What Happens When Artificial Intelligence Tells Jokes?

Source: Pinnacle Claims Management

Artificial intelligence is already doing some incredible things, for example in the field of healthcare. But how much can we rely on AI to improve things on the lighter side of life? Can a computer make us laugh?

Anyone who has chatted with an AI bot will know that they come out with some pretty weird things, interspersed with reasonable chunks of conversation that mostly much make sense. When it comes to asking AI to make jokes, the results are pretty similar – mixed.

Why jokes don’t come easy to AI

Vinith Misra is a data scientist at Netflix (and consultant to HBO’s Silicon Valley), and is interested in the humorous potential of AI.

Getting AI to make jokes is not easy, however. AI needs to follow rules to get to a solution, but there is no set formula for joke-making. If there were, then humans could all be taught to be hilarious just like we can be taught to use a simple computer program, for example.

“Humor is one of the most non-computational things,” Misra says.

A joke told by British comedian Lee Dawson demonstrates the complexities of deconstructing jokes.

The joke is: “My mother-in-law fell down a wishing well the other day. I was surprised — I had no idea that they worked!”

Explaining why this joke is funny (assuming you do think it is and/or are not an easily offended mother-in-law) is not simple.

The listener has to use societal context that’s understood outside of the joke, and it’s a big challenge to imbue an AI program with a lifetime’s experience of broad social understanding.

Mother-in-law jokes need human context. Source: Huffington Post

A different approach

Abhinav Moudgil, a graduate student at the International Institute for Information Technology in Hyderabad, India, takes time out from his day job studying computer vision to investigate computational humor.

His approach is to work with a recurrent neural network, a popular type of statistical model.

The difference between this and rule-based models is like the difference between showing and telling. Rule-based algorithms depend on work put in by coders from the get-go. The result is a structured system and structured jokes. 

Here are two examples:

“What is the difference between a mute glove and a silent cat? One is a cute mitten and the other is a mute kitten.”

“What do you call a strange market? A bizarre bazaar.”

Basically nice word play that isn’t hilarious but does work perfectly well.

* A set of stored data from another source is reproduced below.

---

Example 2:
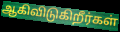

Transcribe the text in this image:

ஆகிவிடுகிறீர்கள்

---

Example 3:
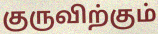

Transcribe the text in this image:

குருவிற்கும்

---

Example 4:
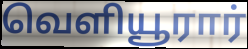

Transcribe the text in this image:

வெளியூரார்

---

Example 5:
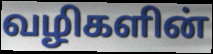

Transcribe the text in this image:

வழிகளின்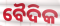
ବୈଦିକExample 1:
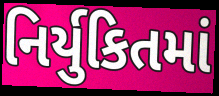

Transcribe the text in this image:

નિર્યુકિતમાં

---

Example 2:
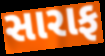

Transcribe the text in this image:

સારાફ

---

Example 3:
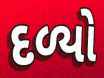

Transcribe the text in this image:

દળ્યો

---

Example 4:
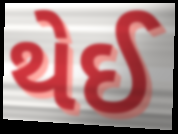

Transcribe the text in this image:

થેઈ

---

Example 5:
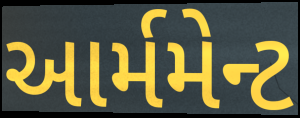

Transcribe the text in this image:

આર્મમેન્ટ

These jokes were produced by a system that analyzes hundred of thousands of jokes, harvested from around the Internet, character by character. It noticed the probabilities of certain letters appearing after other letters, and its jokes then ended up following this pattern.

As a result, many started with “What do you call…” or “Why did the…”, because the letter “w” had a high probability of being followed by “h”, the letter pair “wh” had high probabilities of being followed by “y” or “a,” and the letter sequence “wha” was very likely to be followed by “t.”

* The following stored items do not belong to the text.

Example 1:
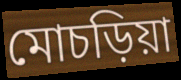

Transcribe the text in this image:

মোচড়িয়া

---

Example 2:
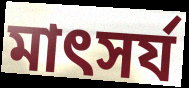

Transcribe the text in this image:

মাৎসর্য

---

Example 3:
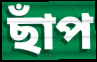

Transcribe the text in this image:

ছাঁপ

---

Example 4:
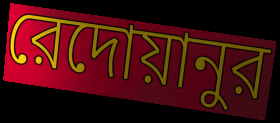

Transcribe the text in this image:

রেদোয়ানুর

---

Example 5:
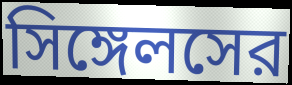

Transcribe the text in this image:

সিঙ্গেলসের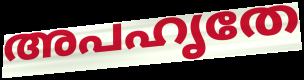
അപഹൃതേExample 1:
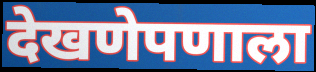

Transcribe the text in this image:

देखणेपणाला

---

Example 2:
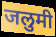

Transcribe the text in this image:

जलुमी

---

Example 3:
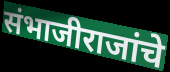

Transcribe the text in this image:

संभाजीराजांचे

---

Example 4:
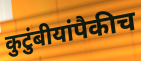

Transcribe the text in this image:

कुटुंबीयांपैकीच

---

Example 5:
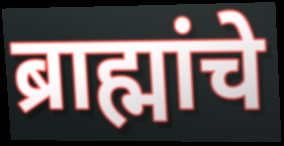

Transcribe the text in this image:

ब्राह्मांचे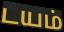
டயம்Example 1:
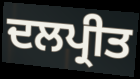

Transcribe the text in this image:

ਦਲਪ੍ਰੀਤ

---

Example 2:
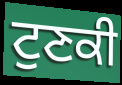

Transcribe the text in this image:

ਟੁਣਕੀ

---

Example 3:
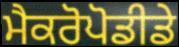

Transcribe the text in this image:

ਮੈਕਰੋਪੋਡੀਡੇ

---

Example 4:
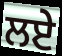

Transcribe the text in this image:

ਲਏੇ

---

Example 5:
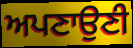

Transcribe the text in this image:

ਅਪਣਾਉਣੀ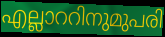
എല്ലാററിനുമുപരി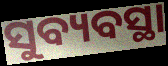
ସୁବ୍ୟବସ୍ଥା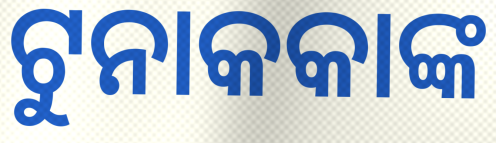
ଟୁନାକକାଙ୍କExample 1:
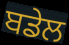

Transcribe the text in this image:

ਬਡੇਲ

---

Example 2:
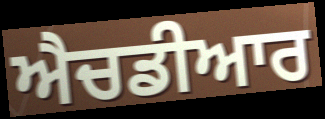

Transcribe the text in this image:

There were some jokes produced by the same system that were just plain odd (although some may find them hilarious if they like absurdist humor):

“I think hard work is the reason they hate me.”

“Why can’t Dracula be true? Because there are too many cheetahs.”

“Why did the cowboy buy the frog? Because he didn’t have any brains.”

“Why did the chicken cross the road? To see the punchline.”

Copying Conan

A third approach was taken by Stanford University’s He Ren and Quan Yang, who used a particular comedian to inspire their system. Their neural network ended up trying to emulate talk show host Conan O’Brien.

Conan O’Brien. Source: TBI Vision

Here are some of the results:

“Apple is teaming up with Playboy in the self-driving office.”

“New research finds that Osama Bin Laden was arrested for President on a Southwest Airlines flight.”

True, it sounds like Conan if he’s lost his mind.

Ren and Yang asked for human reactions to the jokes, and found that around 12 percent of the jokes were considered to be funny, which is not a great hit rate. We assume Conan would score much better – but AI may catch up with him in time.